The so-called Gang of Eight are the only ones on Capitol Hill privy to the intercept notifications, and they’re briefed “as often as once a month,” according to a report by Circa. The gang includes Democratic and Republican leadership posts in the House and Senate, and intelligence committee chairs and ranking members from both chambers.

News of the monthly notifications sheds light on the broad reach of the US intel community, which has authority under the Foreign Intelligence Surveillance Act (FISA) to conduct warrantless surveillance on overseas targets. This collection inevitably results in nabbing US citizens’ communications, too, when they converse with foreigners—as lawmakers often do as part of their job.

US spies are supposed to abide by minimization requirements that ensure Americans’ personal information is protected—or masked—when their communications are incidentally collected. Spies are allowed, however, to unmask US citizens if it’s necessary to understand foreign intelligence or if there’s a security threat.

Circa reported that lawmakers’ and staffers’ names are often unmasked and shared with intelligence and law enforcement officials.

The publication also said the Gang of Eight is typically the only group aware of who on Capitol Hill has had their conversations swept up and their identities unmasked. Other legislators and staffers swept up in the dragnet are rarely notified.

The Gang of Eight’s briefings on these matters came into existence in 2015, following news that lawmakers had communications with Israeli Prime Minister Benjamin Netanyahu scooped up by the intelligence community.

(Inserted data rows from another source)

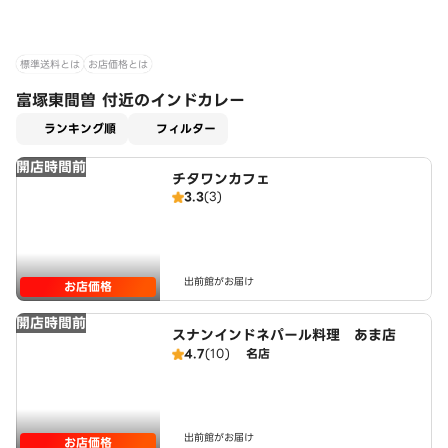
標準送料とは
お店価格とは
富塚東間曽 付近のインドカレー
適用なし
ランキング順
フィルター
開店時間前
チタワンカフェ
3.3
(3)
出前館がお届け
お店価格
開店時間前
スナンインドネパール料理 あま店
4.7
(10)
名店
出前館がお届け
お店価格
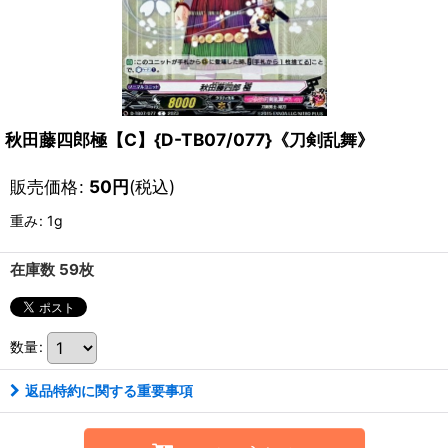
秋田藤四郎極【C】{D-TB07/077}《刀剣乱舞》
販売価格
:
50
円
(税込)
重み
:
1g
在庫数 59枚
数量
:
返品特約に関する重要事項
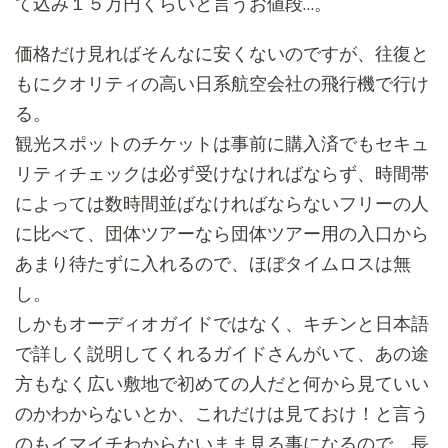
て込み１５万円くらいと言うお値段…。
価格だけ見ればそんなに安くないのですが、
往復と
もにクオリティの高い日系航空会社の飛行機で行け
る。
観光スポットのチケットは事前に購入済でもセキュ
リティチェック
は必ず受けなければならず、
時間帯
によっては数時間並ばなければならないフリーの人
に比べて
、
団体ツアーなら団体ツアー用の入口から
あまり待たずに入れるので
、ほぼタイムロスは無
し。
しかもオーディオガイドではなく、
キチンと日本語
で詳しく説明してくれるガイドさんがいて、
あの途
方もなく広い敷地で初めての人だと何から見ていい
のかわか
らないとか、これだけは見ておけ！
と言う
のもイマイチわからないまま見る事になるので、長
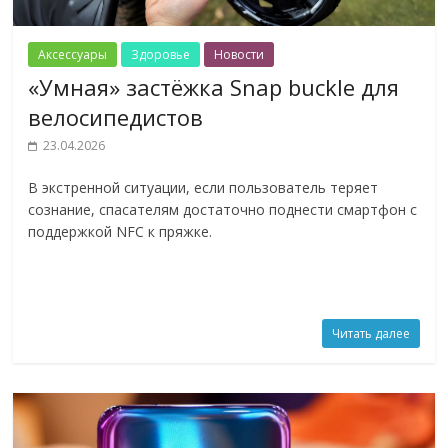
Аксессуары
Здоровье
Новости
«Умная» застёжка Snap buckle для
велосипедистов
23.04.2026
В экстренной ситуации, если пользователь теряет
сознание, спасателям достаточно поднести смартфон с
поддержкой NFC к пряжке.
Читать далее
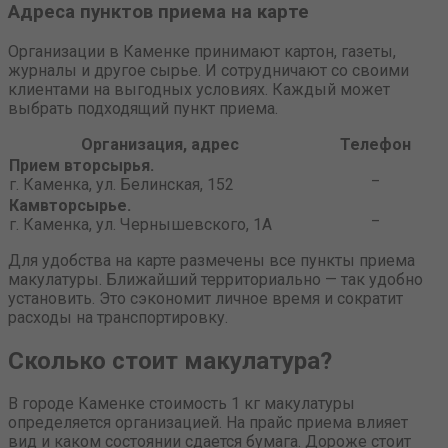
Адреса пунктов приема на карте
Организации в Каменке принимают картон, газеты,
журналы и другое сырье. И сотрудничают со своими
клиентами на выгодных условиях. Каждый может
выбрать подходящий пункт приема.
Организация, адрес
Телефон
Прием вторсырья.
_
г. Каменка, ул. Белинская, 152
Камвторсырье.
_
г. Каменка, ул. Чернышевского, 1А
Для удобства на карте размечены все пункты приема
макулатуры. Ближайший территориально — так удобно
установить. Это сэкономит личное время и сократит
расходы на транспортировку.
Сколько стоит макулатура?
В городе Каменке стоимость 1 кг макулатуры
определяется организацией. На прайс приема влияет
вид и каком состоянии сдается бумага. Дороже стоит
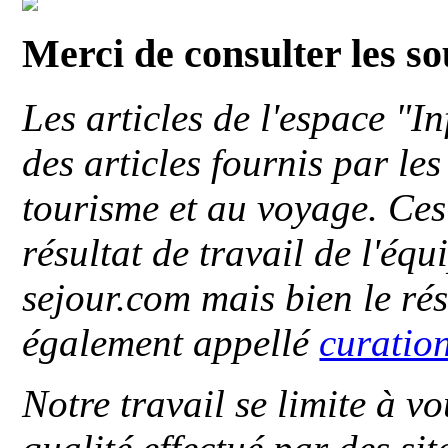
Merci de consulter les s
Les articles de l'espace "
des articles fournis par le
tourisme et au voyage. Ces 
résultat de travail de l'éq
sejour.com mais bien le ré
également appellé
curatio
Notre travail se limite à vo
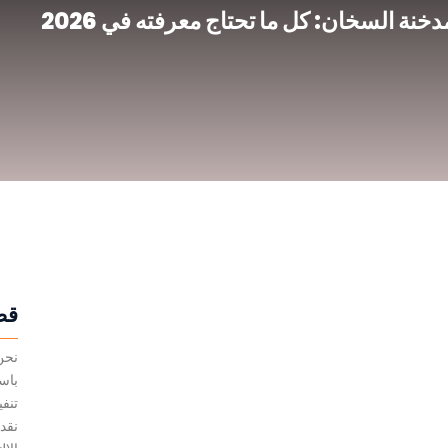
دخنة السخان: كل ما تحتاج معرفته في 2026
قص
نحن
باس
تنفي
نقد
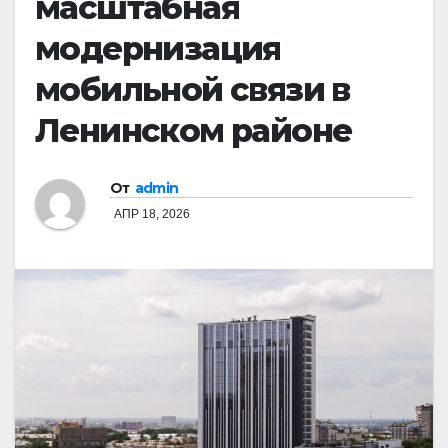
масштабная
модернизация
мобильной связи в
Ленинском районе
От
admin
АПР 18, 2026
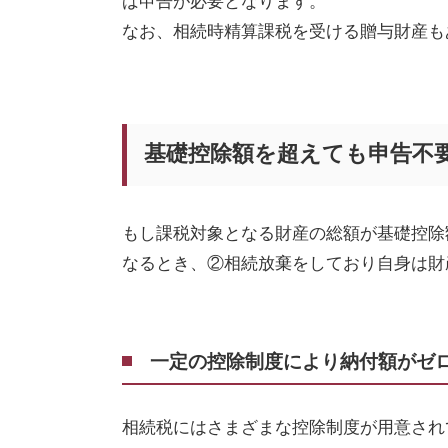
ば申告が必要となります。
なお、相続時精算課税を受ける贈与財産も
基礎控除額を超えても申告不
もし課税対象となる財産の総額が基礎控除
なるとき、②相続放棄をしており自身は財
一定の控除制度により納付額がゼ
相続税にはさまざまな控除制度が用意され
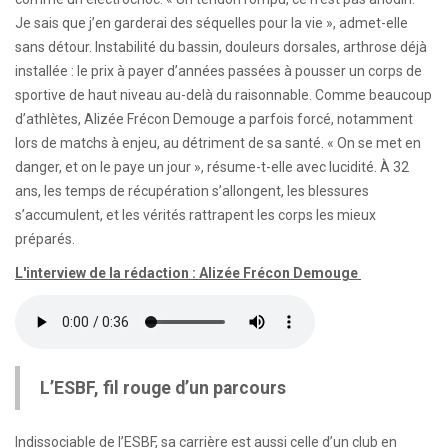
Je sais que j’en garderai des séquelles pour la vie », admet-elle
sans détour. Instabilité du bassin, douleurs dorsales, arthrose déjà
installée : le prix à payer d’années passées à pousser un corps de
sportive de haut niveau au-delà du raisonnable. Comme beaucoup
d’athlètes, Alizée Frécon Demouge a parfois forcé, notamment
lors de matchs à enjeu, au détriment de sa santé. « On se met en
danger, et on le paye un jour », résume-t-elle avec lucidité. À 32
ans, les temps de récupération s’allongent, les blessures
s’accumulent, et les vérités rattrapent les corps les mieux
préparés.
L'interview de la rédaction : Alizée Frécon Demouge
L’ESBF, fil rouge d’un parcours
Indissociable de l’ESBF, sa carrière est aussi celle d’un club en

“While unmasking can be important to understand intelligence in very limited situations, something is wrong if Congress and other Americans are routinely being unmasked in surveillance reports that are supposed to be focused on foreign intelligence,” Sen. Chuck Grassley (R-Iowa) told Circa.

The report offers more context to claims made by the White House that associates of President Trump had their foreign communications spied on in the final months of the Obama administration.

Former National security Adviser Susan Rice has been accused of ordering the unmasking of Trump officials. In an interview with the New York Times on Wednesday, President Trump accused her of breaking the law.

Speaking to MSNBC this week, Rice admitted to unmasking individuals, but denied she did it was done for political purposes.

“There were occasions when I would receive a report in which a US person was referred to, name not provided,” Rice explained, “and sometimes in that context in order to understand the importance of that report, and assess its significance, it was necessary to find out or request the information as to who that US official was.”

Before leaving office, the Obama administration relaxed rules on unmasking US persons and sharing that information with other government agencies.

Although intelligence agencies don’t publicly disclose how often Americans are swept up in foreign-targeted collection, an intelligence official informed Circa that “unmasking requests occur dozens if not hundreds of times a year.”

Concerns over unmasking of US lawmakers could hinder efforts to reauthorize portions of FISA that are due to expire at the end of the year.